▶ **Work task**: Every line below that contains "SIDONIA" is to be copied.

▶ **Materials provided**:
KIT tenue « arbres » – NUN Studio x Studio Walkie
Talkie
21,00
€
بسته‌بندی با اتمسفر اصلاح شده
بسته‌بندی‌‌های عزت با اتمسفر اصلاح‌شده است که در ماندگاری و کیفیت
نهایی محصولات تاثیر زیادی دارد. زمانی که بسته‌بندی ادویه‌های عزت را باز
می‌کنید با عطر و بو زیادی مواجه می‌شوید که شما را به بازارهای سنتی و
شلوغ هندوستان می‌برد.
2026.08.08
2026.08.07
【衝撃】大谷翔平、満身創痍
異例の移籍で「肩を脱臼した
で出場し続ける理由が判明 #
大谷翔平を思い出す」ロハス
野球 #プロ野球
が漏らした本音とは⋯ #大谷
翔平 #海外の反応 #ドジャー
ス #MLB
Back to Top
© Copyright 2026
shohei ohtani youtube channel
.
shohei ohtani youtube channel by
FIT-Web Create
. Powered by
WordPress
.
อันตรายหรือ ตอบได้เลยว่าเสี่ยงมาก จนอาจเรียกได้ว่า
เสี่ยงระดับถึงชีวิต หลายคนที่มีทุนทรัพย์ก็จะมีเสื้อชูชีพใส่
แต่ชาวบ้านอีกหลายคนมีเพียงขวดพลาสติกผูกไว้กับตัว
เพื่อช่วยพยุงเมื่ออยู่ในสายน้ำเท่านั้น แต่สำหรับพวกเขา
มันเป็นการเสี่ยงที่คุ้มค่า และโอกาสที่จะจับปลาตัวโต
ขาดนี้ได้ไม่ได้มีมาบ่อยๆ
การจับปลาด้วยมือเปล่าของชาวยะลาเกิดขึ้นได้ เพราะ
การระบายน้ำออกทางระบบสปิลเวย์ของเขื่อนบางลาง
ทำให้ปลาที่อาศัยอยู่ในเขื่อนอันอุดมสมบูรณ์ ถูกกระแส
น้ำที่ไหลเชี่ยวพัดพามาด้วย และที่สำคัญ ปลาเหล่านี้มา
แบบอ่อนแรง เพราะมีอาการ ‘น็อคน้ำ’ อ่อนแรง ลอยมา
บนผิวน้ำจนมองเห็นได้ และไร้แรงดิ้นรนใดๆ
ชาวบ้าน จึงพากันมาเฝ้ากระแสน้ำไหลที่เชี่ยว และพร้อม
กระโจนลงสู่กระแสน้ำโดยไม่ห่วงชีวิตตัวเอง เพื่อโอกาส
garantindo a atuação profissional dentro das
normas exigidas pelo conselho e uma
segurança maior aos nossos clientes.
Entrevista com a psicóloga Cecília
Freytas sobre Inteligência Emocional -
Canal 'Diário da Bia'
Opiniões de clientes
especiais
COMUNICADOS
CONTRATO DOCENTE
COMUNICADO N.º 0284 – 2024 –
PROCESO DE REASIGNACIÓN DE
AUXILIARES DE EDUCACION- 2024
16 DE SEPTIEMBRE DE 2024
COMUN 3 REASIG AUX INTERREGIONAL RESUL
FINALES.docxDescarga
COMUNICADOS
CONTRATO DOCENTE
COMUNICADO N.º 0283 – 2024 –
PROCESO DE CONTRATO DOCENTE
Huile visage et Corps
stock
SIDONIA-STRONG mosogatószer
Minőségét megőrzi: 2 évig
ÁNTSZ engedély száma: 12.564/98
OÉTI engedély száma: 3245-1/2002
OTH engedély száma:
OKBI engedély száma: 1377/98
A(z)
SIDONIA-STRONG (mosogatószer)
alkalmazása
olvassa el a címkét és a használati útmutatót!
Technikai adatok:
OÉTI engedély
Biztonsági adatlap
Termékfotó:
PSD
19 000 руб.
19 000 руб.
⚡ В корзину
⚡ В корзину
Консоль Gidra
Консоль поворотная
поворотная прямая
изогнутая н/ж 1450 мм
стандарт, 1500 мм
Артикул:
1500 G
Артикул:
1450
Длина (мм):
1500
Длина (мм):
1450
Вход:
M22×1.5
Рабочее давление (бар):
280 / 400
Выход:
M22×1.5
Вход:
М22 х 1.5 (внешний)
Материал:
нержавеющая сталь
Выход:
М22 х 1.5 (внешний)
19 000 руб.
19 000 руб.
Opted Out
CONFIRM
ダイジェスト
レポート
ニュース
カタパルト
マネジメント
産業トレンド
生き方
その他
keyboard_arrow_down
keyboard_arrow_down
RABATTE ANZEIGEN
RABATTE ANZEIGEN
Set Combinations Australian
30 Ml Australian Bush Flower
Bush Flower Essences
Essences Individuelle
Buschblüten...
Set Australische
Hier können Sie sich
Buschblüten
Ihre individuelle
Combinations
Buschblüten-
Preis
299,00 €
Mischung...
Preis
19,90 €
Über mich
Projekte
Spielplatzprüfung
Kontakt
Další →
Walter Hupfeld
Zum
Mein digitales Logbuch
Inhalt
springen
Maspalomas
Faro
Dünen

▶ **Result below**:
SIDONIA-STRONG mosogatószer
SIDONIA-STRONG (mosogatószer)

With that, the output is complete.